The IBD/TIPP Economic Optimism Index rose 2%, posting 46 points in September from 45.1 points in August. Readings above 50 indicate optimism, while those below 50 indicate pessimism.

The latest results were based on a national poll of 904 adults from Aug. 24 to Aug. 28, with a margin of error of 3.3 percentage points.

The index is 0.9 points below its 12-month average of 46.9 points, but above its reading of 44.4 in December 2007, when the economy entered the recession.

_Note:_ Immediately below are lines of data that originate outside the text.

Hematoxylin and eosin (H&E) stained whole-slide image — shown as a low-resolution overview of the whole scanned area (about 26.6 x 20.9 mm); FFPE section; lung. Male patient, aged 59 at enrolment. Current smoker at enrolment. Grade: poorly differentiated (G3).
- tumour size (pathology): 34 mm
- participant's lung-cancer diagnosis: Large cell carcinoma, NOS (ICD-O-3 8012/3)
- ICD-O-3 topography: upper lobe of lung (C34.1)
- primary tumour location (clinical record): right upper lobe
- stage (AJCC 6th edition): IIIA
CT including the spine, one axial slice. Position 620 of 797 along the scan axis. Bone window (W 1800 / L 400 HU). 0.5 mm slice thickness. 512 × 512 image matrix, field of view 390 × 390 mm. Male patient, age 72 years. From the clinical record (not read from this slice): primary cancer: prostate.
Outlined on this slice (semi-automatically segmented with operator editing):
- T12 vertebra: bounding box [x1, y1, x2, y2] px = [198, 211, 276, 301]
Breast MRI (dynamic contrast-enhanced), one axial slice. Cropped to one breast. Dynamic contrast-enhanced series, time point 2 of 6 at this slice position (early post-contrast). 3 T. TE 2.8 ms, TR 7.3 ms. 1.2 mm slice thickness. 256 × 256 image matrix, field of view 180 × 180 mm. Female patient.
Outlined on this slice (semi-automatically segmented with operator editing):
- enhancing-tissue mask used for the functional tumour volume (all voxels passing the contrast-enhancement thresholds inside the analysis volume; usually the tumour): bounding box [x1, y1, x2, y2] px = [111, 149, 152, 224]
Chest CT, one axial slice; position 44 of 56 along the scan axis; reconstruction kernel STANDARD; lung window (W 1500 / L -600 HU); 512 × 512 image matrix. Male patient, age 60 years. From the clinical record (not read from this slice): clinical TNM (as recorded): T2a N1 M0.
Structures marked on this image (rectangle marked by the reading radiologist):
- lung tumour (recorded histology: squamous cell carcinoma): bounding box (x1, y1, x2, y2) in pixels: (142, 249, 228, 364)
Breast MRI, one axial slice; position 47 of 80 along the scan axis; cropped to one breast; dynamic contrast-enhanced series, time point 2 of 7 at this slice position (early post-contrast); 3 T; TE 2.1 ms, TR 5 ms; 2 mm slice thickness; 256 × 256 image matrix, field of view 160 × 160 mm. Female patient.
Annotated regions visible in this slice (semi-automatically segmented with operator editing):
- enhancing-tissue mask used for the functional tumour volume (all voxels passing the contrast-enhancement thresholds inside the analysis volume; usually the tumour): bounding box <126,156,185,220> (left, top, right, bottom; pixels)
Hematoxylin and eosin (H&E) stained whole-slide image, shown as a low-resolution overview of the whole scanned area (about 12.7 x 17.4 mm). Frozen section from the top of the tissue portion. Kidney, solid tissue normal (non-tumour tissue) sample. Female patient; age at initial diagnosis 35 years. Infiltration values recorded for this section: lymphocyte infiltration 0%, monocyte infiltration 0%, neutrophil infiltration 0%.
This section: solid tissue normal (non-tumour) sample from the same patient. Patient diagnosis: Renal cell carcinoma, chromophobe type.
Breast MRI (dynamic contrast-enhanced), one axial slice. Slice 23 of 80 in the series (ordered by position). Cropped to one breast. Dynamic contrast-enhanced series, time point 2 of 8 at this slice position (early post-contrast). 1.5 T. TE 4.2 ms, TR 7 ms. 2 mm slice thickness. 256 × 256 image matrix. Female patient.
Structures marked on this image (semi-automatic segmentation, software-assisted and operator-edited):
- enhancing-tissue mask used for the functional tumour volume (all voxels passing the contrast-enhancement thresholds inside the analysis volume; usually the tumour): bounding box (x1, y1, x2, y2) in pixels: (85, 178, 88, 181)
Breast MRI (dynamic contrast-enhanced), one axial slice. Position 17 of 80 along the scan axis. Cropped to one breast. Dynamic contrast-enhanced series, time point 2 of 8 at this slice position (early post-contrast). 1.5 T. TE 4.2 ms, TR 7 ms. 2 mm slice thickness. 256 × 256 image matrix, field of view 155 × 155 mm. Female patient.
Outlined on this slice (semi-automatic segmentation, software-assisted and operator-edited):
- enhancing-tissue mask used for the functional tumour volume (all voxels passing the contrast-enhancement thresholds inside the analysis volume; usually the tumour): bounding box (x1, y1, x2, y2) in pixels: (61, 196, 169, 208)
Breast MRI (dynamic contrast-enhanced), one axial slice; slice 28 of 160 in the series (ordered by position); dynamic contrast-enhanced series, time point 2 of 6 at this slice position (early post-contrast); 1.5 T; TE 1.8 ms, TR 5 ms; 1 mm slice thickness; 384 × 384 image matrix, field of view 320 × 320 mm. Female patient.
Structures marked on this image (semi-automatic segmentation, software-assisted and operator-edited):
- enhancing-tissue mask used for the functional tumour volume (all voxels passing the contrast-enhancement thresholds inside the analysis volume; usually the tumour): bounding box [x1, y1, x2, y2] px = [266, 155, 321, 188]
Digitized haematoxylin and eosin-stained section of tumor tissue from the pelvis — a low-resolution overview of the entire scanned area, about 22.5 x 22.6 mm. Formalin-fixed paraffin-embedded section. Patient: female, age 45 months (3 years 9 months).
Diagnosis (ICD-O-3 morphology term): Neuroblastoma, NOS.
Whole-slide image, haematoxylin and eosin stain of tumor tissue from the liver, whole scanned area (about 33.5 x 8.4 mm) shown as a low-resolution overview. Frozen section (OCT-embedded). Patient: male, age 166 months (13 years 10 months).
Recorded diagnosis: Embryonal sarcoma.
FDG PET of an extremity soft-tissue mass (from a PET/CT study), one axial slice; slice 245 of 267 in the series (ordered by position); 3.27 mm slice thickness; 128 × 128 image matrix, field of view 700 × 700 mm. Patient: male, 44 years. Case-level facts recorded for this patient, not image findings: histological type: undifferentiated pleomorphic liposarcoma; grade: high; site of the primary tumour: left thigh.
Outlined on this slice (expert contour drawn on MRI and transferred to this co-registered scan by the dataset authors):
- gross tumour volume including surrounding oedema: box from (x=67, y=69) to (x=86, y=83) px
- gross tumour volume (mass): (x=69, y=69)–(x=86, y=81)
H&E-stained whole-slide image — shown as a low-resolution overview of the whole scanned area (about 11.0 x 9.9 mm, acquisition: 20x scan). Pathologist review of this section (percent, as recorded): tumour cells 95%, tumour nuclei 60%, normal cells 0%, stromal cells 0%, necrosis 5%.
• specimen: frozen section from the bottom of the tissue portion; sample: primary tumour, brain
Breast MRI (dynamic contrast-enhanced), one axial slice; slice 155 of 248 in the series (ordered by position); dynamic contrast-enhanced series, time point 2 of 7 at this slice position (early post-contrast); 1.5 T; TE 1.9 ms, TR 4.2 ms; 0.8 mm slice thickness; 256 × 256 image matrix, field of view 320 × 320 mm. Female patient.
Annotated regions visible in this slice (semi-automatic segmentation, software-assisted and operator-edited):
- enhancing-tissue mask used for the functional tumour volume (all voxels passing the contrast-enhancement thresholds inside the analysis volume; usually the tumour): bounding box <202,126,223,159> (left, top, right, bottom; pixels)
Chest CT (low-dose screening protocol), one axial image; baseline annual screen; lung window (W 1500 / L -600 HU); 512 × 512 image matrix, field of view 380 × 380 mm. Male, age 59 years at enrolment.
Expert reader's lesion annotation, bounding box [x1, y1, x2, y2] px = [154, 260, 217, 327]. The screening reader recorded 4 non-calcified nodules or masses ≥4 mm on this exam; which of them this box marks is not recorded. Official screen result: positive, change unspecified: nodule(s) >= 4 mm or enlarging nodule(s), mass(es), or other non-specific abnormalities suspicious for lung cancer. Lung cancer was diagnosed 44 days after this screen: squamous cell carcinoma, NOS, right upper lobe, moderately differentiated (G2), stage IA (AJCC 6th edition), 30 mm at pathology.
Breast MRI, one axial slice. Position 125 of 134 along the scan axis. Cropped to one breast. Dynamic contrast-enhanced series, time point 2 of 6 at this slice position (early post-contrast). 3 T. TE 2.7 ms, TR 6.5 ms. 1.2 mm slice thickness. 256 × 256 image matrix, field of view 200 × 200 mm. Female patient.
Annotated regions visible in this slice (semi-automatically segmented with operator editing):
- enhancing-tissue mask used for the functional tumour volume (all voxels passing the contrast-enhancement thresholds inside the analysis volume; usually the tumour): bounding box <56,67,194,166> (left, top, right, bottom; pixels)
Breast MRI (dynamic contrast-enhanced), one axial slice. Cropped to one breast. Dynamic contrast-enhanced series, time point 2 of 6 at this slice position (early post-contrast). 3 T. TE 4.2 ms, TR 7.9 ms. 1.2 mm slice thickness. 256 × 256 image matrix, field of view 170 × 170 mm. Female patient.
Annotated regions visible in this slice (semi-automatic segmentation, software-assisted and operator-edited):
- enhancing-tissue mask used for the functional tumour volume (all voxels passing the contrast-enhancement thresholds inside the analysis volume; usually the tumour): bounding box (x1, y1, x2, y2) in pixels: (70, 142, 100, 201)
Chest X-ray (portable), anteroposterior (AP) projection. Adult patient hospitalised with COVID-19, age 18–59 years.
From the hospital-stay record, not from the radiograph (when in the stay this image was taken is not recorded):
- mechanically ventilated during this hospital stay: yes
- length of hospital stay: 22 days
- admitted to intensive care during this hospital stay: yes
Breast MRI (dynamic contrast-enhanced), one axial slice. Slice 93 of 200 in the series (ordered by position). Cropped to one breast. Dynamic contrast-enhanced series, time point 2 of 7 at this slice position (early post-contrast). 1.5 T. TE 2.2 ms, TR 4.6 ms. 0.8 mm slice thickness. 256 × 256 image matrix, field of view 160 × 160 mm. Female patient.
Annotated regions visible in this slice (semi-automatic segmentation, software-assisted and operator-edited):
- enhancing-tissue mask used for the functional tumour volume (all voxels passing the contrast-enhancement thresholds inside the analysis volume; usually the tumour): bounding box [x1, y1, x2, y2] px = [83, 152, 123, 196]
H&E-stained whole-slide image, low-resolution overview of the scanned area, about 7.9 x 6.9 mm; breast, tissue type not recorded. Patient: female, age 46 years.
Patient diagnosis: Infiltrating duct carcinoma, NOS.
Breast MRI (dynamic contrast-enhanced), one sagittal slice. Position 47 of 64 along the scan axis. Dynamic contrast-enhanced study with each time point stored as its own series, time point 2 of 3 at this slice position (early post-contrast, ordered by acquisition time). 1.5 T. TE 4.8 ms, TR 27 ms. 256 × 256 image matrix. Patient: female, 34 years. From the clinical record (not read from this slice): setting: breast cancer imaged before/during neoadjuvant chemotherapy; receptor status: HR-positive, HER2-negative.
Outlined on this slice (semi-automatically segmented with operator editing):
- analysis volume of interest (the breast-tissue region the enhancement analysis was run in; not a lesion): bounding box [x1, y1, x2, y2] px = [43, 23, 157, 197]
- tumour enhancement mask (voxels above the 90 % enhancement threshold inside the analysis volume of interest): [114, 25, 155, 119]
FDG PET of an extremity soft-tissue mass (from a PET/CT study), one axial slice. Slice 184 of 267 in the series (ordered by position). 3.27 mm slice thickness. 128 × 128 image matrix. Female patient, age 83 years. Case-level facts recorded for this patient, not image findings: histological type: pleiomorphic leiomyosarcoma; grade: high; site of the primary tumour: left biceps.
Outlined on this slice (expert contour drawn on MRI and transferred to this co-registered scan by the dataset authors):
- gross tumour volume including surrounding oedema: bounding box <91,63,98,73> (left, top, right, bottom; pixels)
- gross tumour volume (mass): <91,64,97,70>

"Despite a modest improvement in confidence, to many, the weak economic recovery continues to feel like a recession," said Raghavan Mayur, president of TIPP. "For example, 58% think that the U.S. is still in a recession. While 51% feel the economy is improving, 48% think the economy is not improving. Twenty-five percent of households have at least one person looking for full-time employment."

The six-month economic outlook, a measure of how consumers feel about the economy's prospects in the next six months, was up 0.2% to 45.9 points.

The personal-finance outlook, a measure of how Americans feel about their own finances in the next six months, rose 0.9% to 54.3 points.

Confidence in U.S. economic policies, a gauge of views regarding how government economic policies are working, was up 5.6% to 37.8 points.